In An Education, the book, this is how Barber introduces the story of ‘Simon’, her creepy boyfriend:

I hadn’t exactly repressed the memory, but I had effectively banished it to the very back of the cupboard. It was something I didn’t like thinking about, didn’t like talking about, saw no point in remembering. It was as if, say, I’d had a nasty car accident as a teenager which entailed many horrible operations but luckily I’d made a full recovery so why go back over the gory details?

‘Was Simon a con man?’ the essay itself concludes. ‘Well, he was a liar and a thief who used charm as his jemmy to break into my parents’ house and steal their most treasured possession, which was me.’

In 2009, the essay was made into a film, scripted by Nick Hornby and starring Carey Mulligan. It became a hit, largely by playing down the creep-factor and upping the Swinging Sixties signifiers – the Twist and Paris and beehive hairdos, and that fantastic Floyd Cramer tune. Barber, for a change, was now the personality being interviewed ‘down the line’ and on stage at book festivals. She seems to have loved the attention, like the cat with all the cream.

Only then, in the current book, she rather spoils it.

When paedophilia became a hot topic in the early Noughties, I heard the term ‘grooming’ for the first time and recognised immediately that that was what Simon did to my parents. Technically he was not a paedophile because I was sixteen when I met him, but sixteen-year-olds were more innocent then, and it was essentially a paedophile relationship. My whole appeal to him was that I was a schoolgirl, and his to me that he was a grown-up, and he relied on the fact that schoolgirls didn’t question what grown-ups did.

She hadn’t really defined this thought when one day the producers invited her along to see the film being made; they were shooting a classroom scene between Mulligan and Olivia Williams, who was playing her English teacher. ‘Do you think he was a paedophile?’ Williams asked.

And without a second’s thought I answered yes. Amanda Posey, the co-producer of the film, almost fainted. Apparently this had been a huge problem all the time her husband Nick Hornby was writing the script – on no account must Simon be seen as a paedophile, because then no good actor would agree to play him and audiences would stay away in droves … Amanda presumably swore Olivia Williams to secrecy and tactfully suggested to me that if ever asked the question again, I should perhaps rethink my answer.

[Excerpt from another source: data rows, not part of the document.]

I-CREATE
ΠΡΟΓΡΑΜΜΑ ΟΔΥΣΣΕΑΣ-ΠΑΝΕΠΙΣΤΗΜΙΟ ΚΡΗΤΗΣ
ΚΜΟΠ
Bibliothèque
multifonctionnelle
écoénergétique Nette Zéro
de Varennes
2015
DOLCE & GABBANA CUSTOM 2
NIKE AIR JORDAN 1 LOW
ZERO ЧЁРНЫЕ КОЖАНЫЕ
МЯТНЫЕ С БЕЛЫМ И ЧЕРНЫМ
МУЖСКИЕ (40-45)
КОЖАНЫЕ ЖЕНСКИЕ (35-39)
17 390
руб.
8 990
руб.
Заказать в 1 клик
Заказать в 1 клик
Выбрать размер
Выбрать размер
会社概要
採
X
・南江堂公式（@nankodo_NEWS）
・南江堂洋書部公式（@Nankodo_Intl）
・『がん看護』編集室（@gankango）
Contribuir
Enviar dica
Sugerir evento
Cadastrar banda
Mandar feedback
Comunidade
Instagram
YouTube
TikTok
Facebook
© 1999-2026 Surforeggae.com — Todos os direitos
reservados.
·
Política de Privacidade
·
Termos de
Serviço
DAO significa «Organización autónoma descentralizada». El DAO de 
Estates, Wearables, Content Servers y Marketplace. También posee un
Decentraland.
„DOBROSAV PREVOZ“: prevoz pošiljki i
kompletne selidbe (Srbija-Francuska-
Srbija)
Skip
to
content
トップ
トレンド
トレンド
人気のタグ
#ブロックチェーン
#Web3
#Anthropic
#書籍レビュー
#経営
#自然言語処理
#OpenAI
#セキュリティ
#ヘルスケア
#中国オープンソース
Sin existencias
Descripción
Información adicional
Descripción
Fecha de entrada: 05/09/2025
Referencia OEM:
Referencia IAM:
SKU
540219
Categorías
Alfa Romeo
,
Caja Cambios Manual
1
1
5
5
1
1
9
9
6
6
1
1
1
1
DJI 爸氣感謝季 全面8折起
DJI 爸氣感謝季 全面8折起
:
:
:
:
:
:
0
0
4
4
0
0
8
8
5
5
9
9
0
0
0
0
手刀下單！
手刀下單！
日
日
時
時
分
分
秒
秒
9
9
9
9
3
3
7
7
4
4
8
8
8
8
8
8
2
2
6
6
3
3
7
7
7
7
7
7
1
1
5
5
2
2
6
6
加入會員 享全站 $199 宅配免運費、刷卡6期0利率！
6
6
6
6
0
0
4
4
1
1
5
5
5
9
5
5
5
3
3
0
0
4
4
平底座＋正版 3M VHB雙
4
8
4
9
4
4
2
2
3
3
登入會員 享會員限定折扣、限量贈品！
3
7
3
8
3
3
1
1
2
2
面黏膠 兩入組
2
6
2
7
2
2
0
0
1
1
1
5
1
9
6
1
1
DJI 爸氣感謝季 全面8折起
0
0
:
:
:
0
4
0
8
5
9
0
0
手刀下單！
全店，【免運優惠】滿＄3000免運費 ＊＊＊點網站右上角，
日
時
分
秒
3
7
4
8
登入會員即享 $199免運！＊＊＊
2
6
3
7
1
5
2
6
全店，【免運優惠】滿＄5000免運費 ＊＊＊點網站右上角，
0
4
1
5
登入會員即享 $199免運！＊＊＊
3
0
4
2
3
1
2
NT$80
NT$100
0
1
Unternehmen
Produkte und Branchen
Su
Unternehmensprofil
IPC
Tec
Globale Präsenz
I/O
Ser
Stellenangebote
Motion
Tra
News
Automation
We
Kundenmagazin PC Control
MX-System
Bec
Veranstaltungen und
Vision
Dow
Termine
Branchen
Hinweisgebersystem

But anyway yes, I believe he was a paedophile and that he groomed my parents to deliver me to him, and that is why I have never felt the slightest desire to forgive him.

Visually, the film’s appeal relies largely on scenes of a) the coltish Mulligan in her school uniform speaking Miss Jean Brodie-ish French to her schoolmates and b) the coltish Mulligan, who we know ought to be wearing her school uniform and swotting for A-levels, but who has instead caked herself in hairspray and eyeliner to run off to Paris with an older man. Who else, then, might be considered to be in need of forgiveness? Who else is revealed as having fallen into a trap?

Barber is now seventy and ends her book with a chapter called ‘What I’ve Learned’. ‘Thinking that other people are unknowable might seem like a handicap in an interviewer but I believe it’s an advantage. It means I always feel there’s more to discover, more to understand, more to be curious about.’ She hates, she says, the ‘media tendency to lump people into types or classes or stereotypes’, in particular ‘these days’ anything to do with ‘the over-sixties’ (‘Mick Jagger, Charlotte Rampling, Janet Street-Porter, me – do you see any obvious similarity?’) and thinks interviews are ‘valuable’ as a way of getting the lumps broken up.

She discovered at school, she says, the best way of getting good answers to your questions: ‘I found then and still find now that if you bounce up to someone and say, “Everyone is dying to know whether you went out with so-and-so and what he was like,” they’re usually so flattered by your interest, they’ll tell you … The more interested you are, or seem to be, the more willing they are to divulge.’